GLITTER: What are some ways teens can stay stress-free around the holidays and test-taking time?

KELLY: This is a time that we put high expectations on ourselves to make the season perfect and do manage the crunch time as classes come to an end.  If we let it, the stress can really get to us.  Make a plan to stay in the driver’s seat and not get pulled under by the pressure:

  • Plan ahead – holiday activities and exams aren’t a surprise.  They are coming so don’t wait to the last minute for any of it.
  • Get by with a little help from your friends – form study groups and remember to take some relax breaks (video games, exercise, listen to music)
  • Learn good test taking strategies (get enough sleep, look through the test to make sure you leave yourself enough time to finish, deep breaths if stressed)
  • Know what environment you need – not everyone can work with the TV and music on….respect your style and hit the library or coffee shop;

GLITTER: What activities can teens participate in to lower their stress level?

  • Take a walk or run break
  • Listen to music – even lie down and visualize conquering the next goal
  • Stay connected to friends and family
  • Have a wind-down strategy at least an hour before going to sleep

GLITTER: Can you describe a well-balanced, healthy meal that would help lower stress?

KELLY: There are many foods that are known to lower stress and anxiety because of their vitamin or mineral composition and how they calm your brain.  Some of these foods were actually tested by giving them to people who had to give speeches and do hard math equations and their blood pressure stayed down.  So think about staying away from the carbs you might crave and trying these:

  • Raspberries, blueberries
  • Avocado
  • Asparagus
  • Cashews & Walnuts
  • Chamomile Tea
  • Dark Chocolate (yes, really!)
  • Garlic
  • Grass fed beef
  • Green Tea
  • Oatmeal
  • Oranges
  • Oysters

(source Prevention magazine, July 2013)

GLITTER: How can teens keep a positive attitude around negative people?

KELLY: Negative people spread their negative attitudes like a contagious bad cold.  Often, their downbeat ways are a habit they don’t even realize they have. How can you avoid the toxicity?

  • Change your habits!  If you have lunch or coffee every day with a complainer, change the standing appointment – no need to place yourself in that space.
  • Surround yourself with more optimists than pessimists.  Be with people who see the glass is half full and so will you.
  • Change the conversation.  If you find yourself talking to someone who is focused on the past or downer topics, ask questions about the future and what they would like to see that would make it better.
  • Remind yourself that this is about them, not you.  You may not be able to change them, but you don’t have to let them change you either.

**INFORMATION SHOWN:**

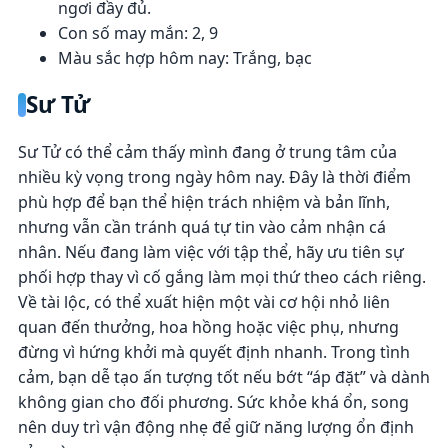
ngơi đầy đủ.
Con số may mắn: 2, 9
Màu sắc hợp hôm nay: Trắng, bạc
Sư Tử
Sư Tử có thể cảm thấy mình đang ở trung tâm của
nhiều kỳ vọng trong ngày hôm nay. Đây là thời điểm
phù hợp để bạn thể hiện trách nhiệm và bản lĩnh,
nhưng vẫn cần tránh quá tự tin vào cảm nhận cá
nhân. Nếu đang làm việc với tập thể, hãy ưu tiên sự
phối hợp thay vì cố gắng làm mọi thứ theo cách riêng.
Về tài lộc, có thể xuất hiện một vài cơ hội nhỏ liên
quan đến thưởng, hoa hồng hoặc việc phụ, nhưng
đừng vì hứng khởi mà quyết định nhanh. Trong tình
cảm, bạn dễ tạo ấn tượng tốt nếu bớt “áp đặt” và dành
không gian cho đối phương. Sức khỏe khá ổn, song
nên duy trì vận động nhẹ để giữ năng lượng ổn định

**PROBLEM:** Which activities does the teen stress interview above list for lowering stress?

**RESPONSE BELOW:**
- Take a walk or run break
- Listen to music, even lie down and visualize conquering the next goal
- Stay connected to friends and family
- Have a wind-down strategy at least an hour before going to sleep